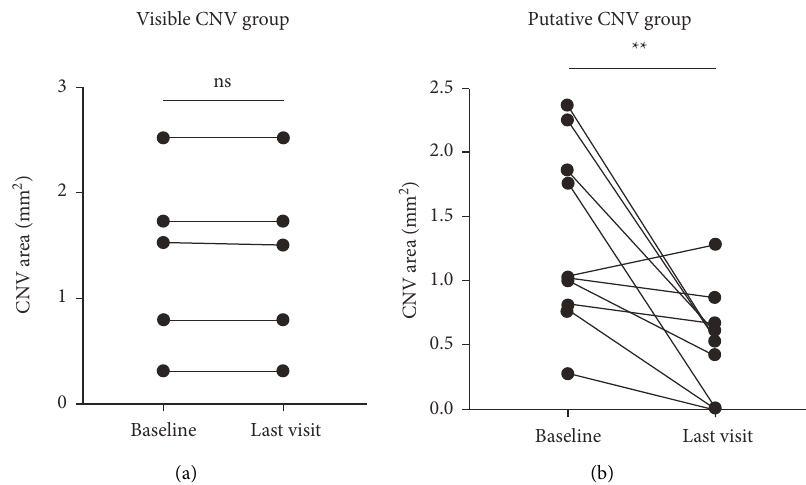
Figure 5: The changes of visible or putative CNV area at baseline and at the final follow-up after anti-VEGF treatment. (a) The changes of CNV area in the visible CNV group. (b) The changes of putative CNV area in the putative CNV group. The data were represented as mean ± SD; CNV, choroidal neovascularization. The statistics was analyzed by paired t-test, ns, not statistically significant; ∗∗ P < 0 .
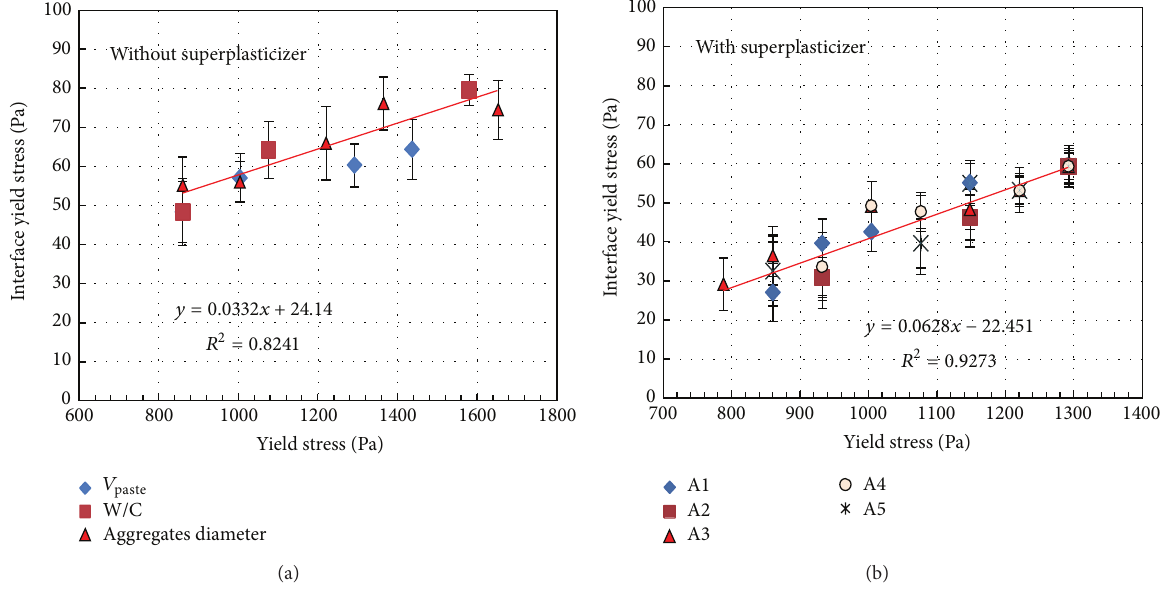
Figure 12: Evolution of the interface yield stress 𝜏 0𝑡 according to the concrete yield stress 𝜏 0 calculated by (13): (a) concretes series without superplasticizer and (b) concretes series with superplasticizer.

---

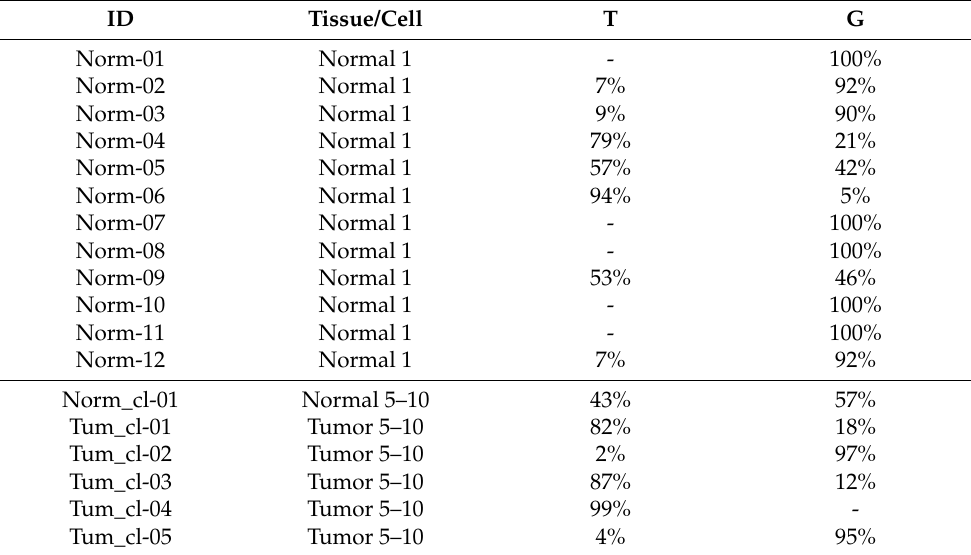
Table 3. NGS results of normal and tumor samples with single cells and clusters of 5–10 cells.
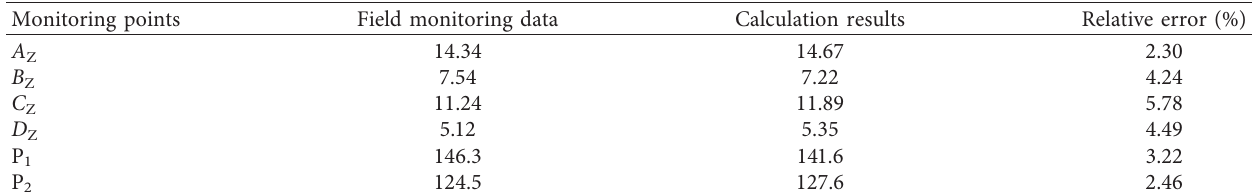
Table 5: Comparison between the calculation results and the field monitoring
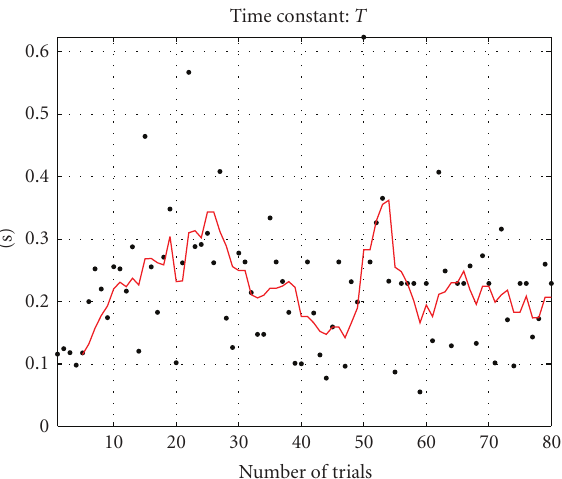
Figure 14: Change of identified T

## EXERCISE DESCRIPTION
Return word for word the lines of the listing above, starting at the line with "Table 5: Comparison" and ending at the line with "Figure 14: Change of identified T", both included. Pictures do not belong in the copy.

## EXERCISE RESPONSE
Table 5: Comparison between the calculation results and the field monitoring
Figure 14: Change of identified T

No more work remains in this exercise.